Warriors have never had more at stake than they have in Game 6

You thought Game 7 of the 2016 NBA Finals when the Golden State Warriors were trying to put the cherry on top of their record-breaking 73-win season was big? Well, that’s nothing compared to what is about to go down in Game 6 of the 2019 Finals on Thursday night.

For the first time what now been a five-year dynasty, the Warriors are underdogs, as they are entering Game 6 down 3-2 to a determined Toronto Raptors team led by an absolute monster in Kawhi Leonard, who nearly put Golden State to bed in Game 5 before Stephen Curry and Klay Thompson said “no.”

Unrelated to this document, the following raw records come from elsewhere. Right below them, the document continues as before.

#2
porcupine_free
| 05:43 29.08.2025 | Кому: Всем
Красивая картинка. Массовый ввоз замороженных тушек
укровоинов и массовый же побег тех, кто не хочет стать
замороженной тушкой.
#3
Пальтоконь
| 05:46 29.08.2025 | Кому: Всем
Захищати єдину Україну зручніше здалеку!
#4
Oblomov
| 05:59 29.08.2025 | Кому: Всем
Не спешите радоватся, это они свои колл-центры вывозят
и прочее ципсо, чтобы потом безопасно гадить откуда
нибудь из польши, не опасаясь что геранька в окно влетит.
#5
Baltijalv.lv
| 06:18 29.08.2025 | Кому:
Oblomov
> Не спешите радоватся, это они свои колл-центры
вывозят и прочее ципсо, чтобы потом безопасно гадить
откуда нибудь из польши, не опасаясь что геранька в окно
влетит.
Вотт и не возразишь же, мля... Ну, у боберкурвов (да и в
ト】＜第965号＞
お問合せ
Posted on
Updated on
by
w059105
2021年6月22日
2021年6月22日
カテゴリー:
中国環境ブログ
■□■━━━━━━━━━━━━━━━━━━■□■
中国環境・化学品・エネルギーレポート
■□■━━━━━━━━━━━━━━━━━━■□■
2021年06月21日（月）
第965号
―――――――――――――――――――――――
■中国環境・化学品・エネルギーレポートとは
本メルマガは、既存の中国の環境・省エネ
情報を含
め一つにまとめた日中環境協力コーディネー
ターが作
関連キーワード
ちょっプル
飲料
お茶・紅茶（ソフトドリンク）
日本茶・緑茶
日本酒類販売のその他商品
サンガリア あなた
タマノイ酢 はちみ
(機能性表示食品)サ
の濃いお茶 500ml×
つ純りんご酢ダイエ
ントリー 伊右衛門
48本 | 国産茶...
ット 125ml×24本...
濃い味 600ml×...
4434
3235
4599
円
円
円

Yes, the Warriors may have won Game 5 in thrilling fashion on Monday evening, but they had to expend every ounce of their energy to do so, and they saw their ace in the hole, superstar Kevin Durant, go down with an Achilles injury minutes into what was supposed to be his triumphant return in the process.

By and large, the Raptors have looked like the better team in this series. Aside from an 18-0 run by the Dubs in Game 2 and a flurry of three-pointers by Curry and Thompson late in Game 5, Toronto has been in control, riding Leonard, a big frontcourt and key production from role players to a series lead.

But the Warriors have something the Raptors don’t: the heart of a champion.

Sure, Toronto has Leonard and Danny Green, both of whom won a title as teammates with the San Antonio Spurs back in 2014, but that’s it. Kyle Lowry has historically been roasted for his lack of playoff grit, Serge Ibaka is seven years removed from his one and only finals appearance and Marc Gasol had made it to just one conference final before this year.

Golden State’s unbreakable heart was on full display on Monday evening, as the Dubs fought off an emotional roller-coaster on their way to a resounding victory that may have been the gutsiest win over the course of their magnificent five-year run.

Now, the Warriors are entering Game 6 of the finals with more at stake than ever before.

They aren’t just facing elimination. They are playing their last game at Oracle Arena. Their dynasty is in limbo. Durant’s free agency is looming. Steph’s legacy is on the line.

There is so much on the table going into Thursday night, possibly more than we have ever seen an in NBA Finals (and that’s not even including everything the Raptors have to deal with, as well).

It has gotten to a point where people are wondering whether this burden is even too much for the Warriors, a team has seen virtually everything, to handle.

And you can see where they are coming from.

Bob Myers broke down on the podium discussing Durant’s injury following Game 5. An emotional Curry fought back tears as he hugged Myers afterward. Thompson, DeMarcus Cousins and Draymond Green, all of whom wear their hearts on their sleeves, all seemed somber. Steve Kerr looked bewildered.

We have never seen the Warriors this vulnerable, and I’m not talking about their performance on the court. I am speaking of their emotions. The normally cheerful, confident and, let’s face it, arrogant Warriors genuinely look burnt out, almost to the point where winning has actually become secondary to them.

It’s almost as if the Dubs can’t wait to get this series over with so they can exhale and go into the summer with a few months of rest.

Let’s remember that it’s not like all of this just hit the Warriors all at once.

All season long, Golden State has dealt with constant media, fan and player speculation about Durant’s impending free agency, and even Thompson’s, to an extent. People saw the Warriors’ struggles during the regular season and wondered if age, pressure and boredom was finally catching up to them and if this was finally the year they could be had.

A surprisingly tough first round against the Los Angeles Clippers did nothing to assuage those doubters, and when Durant injured his calf in Game 5 of the Warriors’ second-round series against the Houston Rockets, many began writing Golden State’s obituary.

But the Dubs still powered through without Durant, dispatching the Rockets in six games and then emphatically sweeping the Portland Trail Blazers in the Western Conference Finals.

The finals, however, have been a different animal, as Leonard alone is a different beast, and it became more and more apparent through the first four games that the Warriors needed Durant.

And just when it looked like Durant was back and ready to save the day, he suffers a potentially career-altering Achilles injury, further adding to the angst and the mounting pressure that the Warriors were facing.

Now, the Warriors will have one last chance to put on a show at Oracle, the arena that has delivered so many priceless memories to Oakland over the last five years and beyond. Curry will have the opportunity to stamp his name in the pantheon of NBA Finals legends, something his Finals MVP-less self has yet to do. And as a team, the Dubs have the chance to do something that only three other franchises in NBA history have done by winning three straight championships.

But all of that can come to a screeching halt if the Warriors are not able to summon the strength for at least one more great performance in a five-year span full of them.

This might not just be the last dance at Oracle Arena. It could be the last dance for this Warriors dynasty as we know it.

And the Warriors will be ready for the challenge.